(Dataset items)
○ ○ ○ ○ ○
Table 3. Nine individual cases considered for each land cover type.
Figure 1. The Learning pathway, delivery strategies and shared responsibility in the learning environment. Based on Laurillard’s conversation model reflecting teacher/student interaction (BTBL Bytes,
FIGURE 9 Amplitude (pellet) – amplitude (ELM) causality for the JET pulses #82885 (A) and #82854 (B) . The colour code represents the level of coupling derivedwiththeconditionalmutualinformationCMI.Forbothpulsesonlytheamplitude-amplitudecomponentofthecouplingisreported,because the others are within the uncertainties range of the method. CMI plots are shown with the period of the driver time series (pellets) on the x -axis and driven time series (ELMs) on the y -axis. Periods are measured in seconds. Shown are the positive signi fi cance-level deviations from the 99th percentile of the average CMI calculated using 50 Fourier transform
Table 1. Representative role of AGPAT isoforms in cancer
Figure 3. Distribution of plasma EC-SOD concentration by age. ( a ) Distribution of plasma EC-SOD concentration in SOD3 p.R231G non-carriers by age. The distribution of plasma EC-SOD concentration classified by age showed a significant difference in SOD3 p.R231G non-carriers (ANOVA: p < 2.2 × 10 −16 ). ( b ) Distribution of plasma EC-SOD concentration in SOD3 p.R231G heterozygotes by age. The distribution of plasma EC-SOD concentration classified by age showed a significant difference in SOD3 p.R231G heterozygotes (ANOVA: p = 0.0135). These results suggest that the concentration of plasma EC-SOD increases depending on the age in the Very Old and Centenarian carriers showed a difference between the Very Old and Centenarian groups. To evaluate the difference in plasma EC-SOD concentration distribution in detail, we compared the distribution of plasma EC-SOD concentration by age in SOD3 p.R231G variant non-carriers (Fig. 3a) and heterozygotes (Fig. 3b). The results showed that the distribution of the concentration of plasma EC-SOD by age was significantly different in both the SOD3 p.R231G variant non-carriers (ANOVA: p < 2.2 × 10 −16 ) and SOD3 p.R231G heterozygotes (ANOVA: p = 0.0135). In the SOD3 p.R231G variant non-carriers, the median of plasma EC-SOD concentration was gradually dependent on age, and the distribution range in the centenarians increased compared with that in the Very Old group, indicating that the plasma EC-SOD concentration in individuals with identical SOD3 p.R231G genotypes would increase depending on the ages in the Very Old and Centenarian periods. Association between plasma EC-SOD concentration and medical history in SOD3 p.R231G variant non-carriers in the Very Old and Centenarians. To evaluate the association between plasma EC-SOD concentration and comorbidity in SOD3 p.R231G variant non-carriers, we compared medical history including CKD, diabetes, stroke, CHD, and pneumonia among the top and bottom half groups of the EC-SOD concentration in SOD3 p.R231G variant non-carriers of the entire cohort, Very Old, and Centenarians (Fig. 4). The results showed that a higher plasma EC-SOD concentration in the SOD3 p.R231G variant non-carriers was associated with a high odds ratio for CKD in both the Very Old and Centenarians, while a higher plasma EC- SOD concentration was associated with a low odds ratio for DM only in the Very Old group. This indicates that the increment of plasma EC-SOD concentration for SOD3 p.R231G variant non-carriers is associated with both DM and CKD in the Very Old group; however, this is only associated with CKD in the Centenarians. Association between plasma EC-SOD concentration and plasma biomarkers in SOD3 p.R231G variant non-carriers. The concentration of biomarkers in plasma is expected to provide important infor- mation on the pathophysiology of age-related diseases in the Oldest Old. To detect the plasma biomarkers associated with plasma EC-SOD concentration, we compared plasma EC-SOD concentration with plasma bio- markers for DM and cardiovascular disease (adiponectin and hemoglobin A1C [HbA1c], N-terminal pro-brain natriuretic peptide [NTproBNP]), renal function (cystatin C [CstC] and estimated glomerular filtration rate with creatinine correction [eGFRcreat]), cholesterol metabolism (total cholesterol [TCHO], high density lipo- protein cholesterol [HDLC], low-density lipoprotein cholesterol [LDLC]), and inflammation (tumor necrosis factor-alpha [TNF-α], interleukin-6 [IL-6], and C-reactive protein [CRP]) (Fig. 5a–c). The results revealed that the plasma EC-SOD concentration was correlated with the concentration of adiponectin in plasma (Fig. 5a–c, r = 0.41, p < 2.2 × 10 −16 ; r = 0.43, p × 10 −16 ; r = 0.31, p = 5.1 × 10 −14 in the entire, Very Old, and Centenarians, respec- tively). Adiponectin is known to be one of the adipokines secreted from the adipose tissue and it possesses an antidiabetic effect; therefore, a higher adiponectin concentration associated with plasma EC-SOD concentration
○ ○ ○ ○ ○
### Problem details
Give the entries again in full, with nothing changed.

### Written solution
Table 3. Nine individual cases considered for each land cover type.
Figure 1. The Learning pathway, delivery strategies and shared responsibility in the learning environment. Based on Laurillard’s conversation model reflecting teacher/student interaction (BTBL Bytes,
FIGURE 9 Amplitude (pellet) – amplitude (ELM) causality for the JET pulses #82885 (A) and #82854 (B) . The colour code represents the level of coupling derivedwiththeconditionalmutualinformationCMI.Forbothpulsesonlytheamplitude-amplitudecomponentofthecouplingisreported,because the others are within the uncertainties range of the method. CMI plots are shown with the period of the driver time series (pellets) on the x -axis and driven time series (ELMs) on the y -axis. Periods are measured in seconds. Shown are the positive signi fi cance-level deviations from the 99th percentile of the average CMI calculated using 50 Fourier transform
Table 1. Representative role of AGPAT isoforms in cancer
Figure 3. Distribution of plasma EC-SOD concentration by age. ( a ) Distribution of plasma EC-SOD concentration in SOD3 p.R231G non-carriers by age. The distribution of plasma EC-SOD concentration classified by age showed a significant difference in SOD3 p.R231G non-carriers (ANOVA: p < 2.2 × 10 −16 ). ( b ) Distribution of plasma EC-SOD concentration in SOD3 p.R231G heterozygotes by age. The distribution of plasma EC-SOD concentration classified by age showed a significant difference in SOD3 p.R231G heterozygotes (ANOVA: p = 0.0135). These results suggest that the concentration of plasma EC-SOD increases depending on the age in the Very Old and Centenarian carriers showed a difference between the Very Old and Centenarian groups. To evaluate the difference in plasma EC-SOD concentration distribution in detail, we compared the distribution of plasma EC-SOD concentration by age in SOD3 p.R231G variant non-carriers (Fig. 3a) and heterozygotes (Fig. 3b). The results showed that the distribution of the concentration of plasma EC-SOD by age was significantly different in both the SOD3 p.R231G variant non-carriers (ANOVA: p < 2.2 × 10 −16 ) and SOD3 p.R231G heterozygotes (ANOVA: p = 0.0135). In the SOD3 p.R231G variant non-carriers, the median of plasma EC-SOD concentration was gradually dependent on age, and the distribution range in the centenarians increased compared with that in the Very Old group, indicating that the plasma EC-SOD concentration in individuals with identical SOD3 p.R231G genotypes would increase depending on the ages in the Very Old and Centenarian periods. Association between plasma EC-SOD concentration and medical history in SOD3 p.R231G variant non-carriers in the Very Old and Centenarians. To evaluate the association between plasma EC-SOD concentration and comorbidity in SOD3 p.R231G variant non-carriers, we compared medical history including CKD, diabetes, stroke, CHD, and pneumonia among the top and bottom half groups of the EC-SOD concentration in SOD3 p.R231G variant non-carriers of the entire cohort, Very Old, and Centenarians (Fig. 4). The results showed that a higher plasma EC-SOD concentration in the SOD3 p.R231G variant non-carriers was associated with a high odds ratio for CKD in both the Very Old and Centenarians, while a higher plasma EC- SOD concentration was associated with a low odds ratio for DM only in the Very Old group. This indicates that the increment of plasma EC-SOD concentration for SOD3 p.R231G variant non-carriers is associated with both DM and CKD in the Very Old group; however, this is only associated with CKD in the Centenarians. Association between plasma EC-SOD concentration and plasma biomarkers in SOD3 p.R231G variant non-carriers. The concentration of biomarkers in plasma is expected to provide important infor- mation on the pathophysiology of age-related diseases in the Oldest Old. To detect the plasma biomarkers associated with plasma EC-SOD concentration, we compared plasma EC-SOD concentration with plasma bio- markers for DM and cardiovascular disease (adiponectin and hemoglobin A1C [HbA1c], N-terminal pro-brain natriuretic peptide [NTproBNP]), renal function (cystatin C [CstC] and estimated glomerular filtration rate with creatinine correction [eGFRcreat]), cholesterol metabolism (total cholesterol [TCHO], high density lipo- protein cholesterol [HDLC], low-density lipoprotein cholesterol [LDLC]), and inflammation (tumor necrosis factor-alpha [TNF-α], interleukin-6 [IL-6], and C-reactive protein [CRP]) (Fig. 5a–c). The results revealed that the plasma EC-SOD concentration was correlated with the concentration of adiponectin in plasma (Fig. 5a–c, r = 0.41, p < 2.2 × 10 −16 ; r = 0.43, p × 10 −16 ; r = 0.31, p = 5.1 × 10 −14 in the entire, Very Old, and Centenarians, respec- tively). Adiponectin is known to be one of the adipokines secreted from the adipose tissue and it possesses an antidiabetic effect; therefore, a higher adiponectin concentration associated with plasma EC-SOD concentration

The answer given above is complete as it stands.